[[ Supplied entries open ]]

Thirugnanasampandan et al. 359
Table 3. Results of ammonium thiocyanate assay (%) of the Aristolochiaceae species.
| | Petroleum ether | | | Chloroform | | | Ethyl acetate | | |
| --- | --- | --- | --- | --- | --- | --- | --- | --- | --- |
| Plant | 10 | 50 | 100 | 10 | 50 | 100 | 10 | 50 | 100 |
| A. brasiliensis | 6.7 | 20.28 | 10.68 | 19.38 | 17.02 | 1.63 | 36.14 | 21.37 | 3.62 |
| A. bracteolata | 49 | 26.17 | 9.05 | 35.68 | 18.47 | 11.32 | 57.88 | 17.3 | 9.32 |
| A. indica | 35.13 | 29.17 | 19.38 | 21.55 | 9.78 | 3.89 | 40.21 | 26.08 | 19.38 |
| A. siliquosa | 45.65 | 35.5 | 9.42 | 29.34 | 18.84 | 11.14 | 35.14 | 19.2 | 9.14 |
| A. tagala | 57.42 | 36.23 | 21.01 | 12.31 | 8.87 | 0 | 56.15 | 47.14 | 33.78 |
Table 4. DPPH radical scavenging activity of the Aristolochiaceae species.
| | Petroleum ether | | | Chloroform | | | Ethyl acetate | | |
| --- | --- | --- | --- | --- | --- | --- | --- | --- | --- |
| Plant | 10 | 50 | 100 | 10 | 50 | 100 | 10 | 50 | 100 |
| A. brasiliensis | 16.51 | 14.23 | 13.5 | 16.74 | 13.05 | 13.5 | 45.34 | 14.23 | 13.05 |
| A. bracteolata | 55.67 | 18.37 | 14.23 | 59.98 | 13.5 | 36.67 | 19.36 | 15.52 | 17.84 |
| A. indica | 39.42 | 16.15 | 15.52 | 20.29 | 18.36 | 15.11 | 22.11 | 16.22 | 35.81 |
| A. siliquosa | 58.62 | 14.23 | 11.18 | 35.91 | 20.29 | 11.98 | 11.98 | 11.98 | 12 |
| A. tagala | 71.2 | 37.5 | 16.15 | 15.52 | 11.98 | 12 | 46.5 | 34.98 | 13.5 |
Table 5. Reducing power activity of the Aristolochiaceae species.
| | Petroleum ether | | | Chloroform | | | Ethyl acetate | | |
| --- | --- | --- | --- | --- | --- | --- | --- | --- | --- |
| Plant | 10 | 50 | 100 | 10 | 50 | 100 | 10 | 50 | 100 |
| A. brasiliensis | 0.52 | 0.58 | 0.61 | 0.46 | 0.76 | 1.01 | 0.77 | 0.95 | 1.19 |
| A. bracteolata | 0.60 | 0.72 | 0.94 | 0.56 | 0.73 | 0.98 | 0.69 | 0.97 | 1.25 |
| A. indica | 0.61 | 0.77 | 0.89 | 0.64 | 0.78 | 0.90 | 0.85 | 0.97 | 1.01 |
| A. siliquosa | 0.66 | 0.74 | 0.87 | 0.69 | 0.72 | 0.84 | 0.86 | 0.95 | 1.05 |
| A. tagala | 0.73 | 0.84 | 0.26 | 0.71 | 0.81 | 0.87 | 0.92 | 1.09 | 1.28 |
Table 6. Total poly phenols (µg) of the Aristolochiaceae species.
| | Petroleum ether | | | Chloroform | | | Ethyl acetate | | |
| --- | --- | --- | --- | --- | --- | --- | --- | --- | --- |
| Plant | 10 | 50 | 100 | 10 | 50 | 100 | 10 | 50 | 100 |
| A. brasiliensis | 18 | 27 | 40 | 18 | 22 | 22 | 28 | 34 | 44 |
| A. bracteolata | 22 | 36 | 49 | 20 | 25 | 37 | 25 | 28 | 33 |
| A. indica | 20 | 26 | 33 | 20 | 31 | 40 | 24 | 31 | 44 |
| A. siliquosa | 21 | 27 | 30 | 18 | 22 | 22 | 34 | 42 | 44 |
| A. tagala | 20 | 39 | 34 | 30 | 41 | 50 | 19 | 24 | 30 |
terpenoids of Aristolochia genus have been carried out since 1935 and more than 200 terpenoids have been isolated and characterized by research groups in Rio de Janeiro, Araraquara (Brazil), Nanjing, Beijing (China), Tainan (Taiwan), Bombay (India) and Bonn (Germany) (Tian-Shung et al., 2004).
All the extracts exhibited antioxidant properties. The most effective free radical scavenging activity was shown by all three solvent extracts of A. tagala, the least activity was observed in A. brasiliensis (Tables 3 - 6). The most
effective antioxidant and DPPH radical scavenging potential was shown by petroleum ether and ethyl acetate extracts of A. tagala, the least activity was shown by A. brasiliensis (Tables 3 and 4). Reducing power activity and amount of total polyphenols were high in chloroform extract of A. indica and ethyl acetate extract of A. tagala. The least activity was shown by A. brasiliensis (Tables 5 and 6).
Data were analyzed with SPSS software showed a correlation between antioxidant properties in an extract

[[ Supplied entries closed ]]

**Directions for this task**
When you reach the line with "Table 3. Results" in the records above, start writing out lines exactly, and stop once the line with "21.37 | 3.62 |" has been written; include nothing else.

**Solved exercise**
Table 3. Results of ammonium thiocyanate assay (%) of the Aristolochiaceae species.
| | Petroleum ether | | | Chloroform | | | Ethyl acetate | | |
| --- | --- | --- | --- | --- | --- | --- | --- | --- | --- |
| Plant | 10 | 50 | 100 | 10 | 50 | 100 | 10 | 50 | 100 |
| A. brasiliensis | 6.7 | 20.28 | 10.68 | 19.38 | 17.02 | 1.63 | 36.14 | 21.37 | 3.62 |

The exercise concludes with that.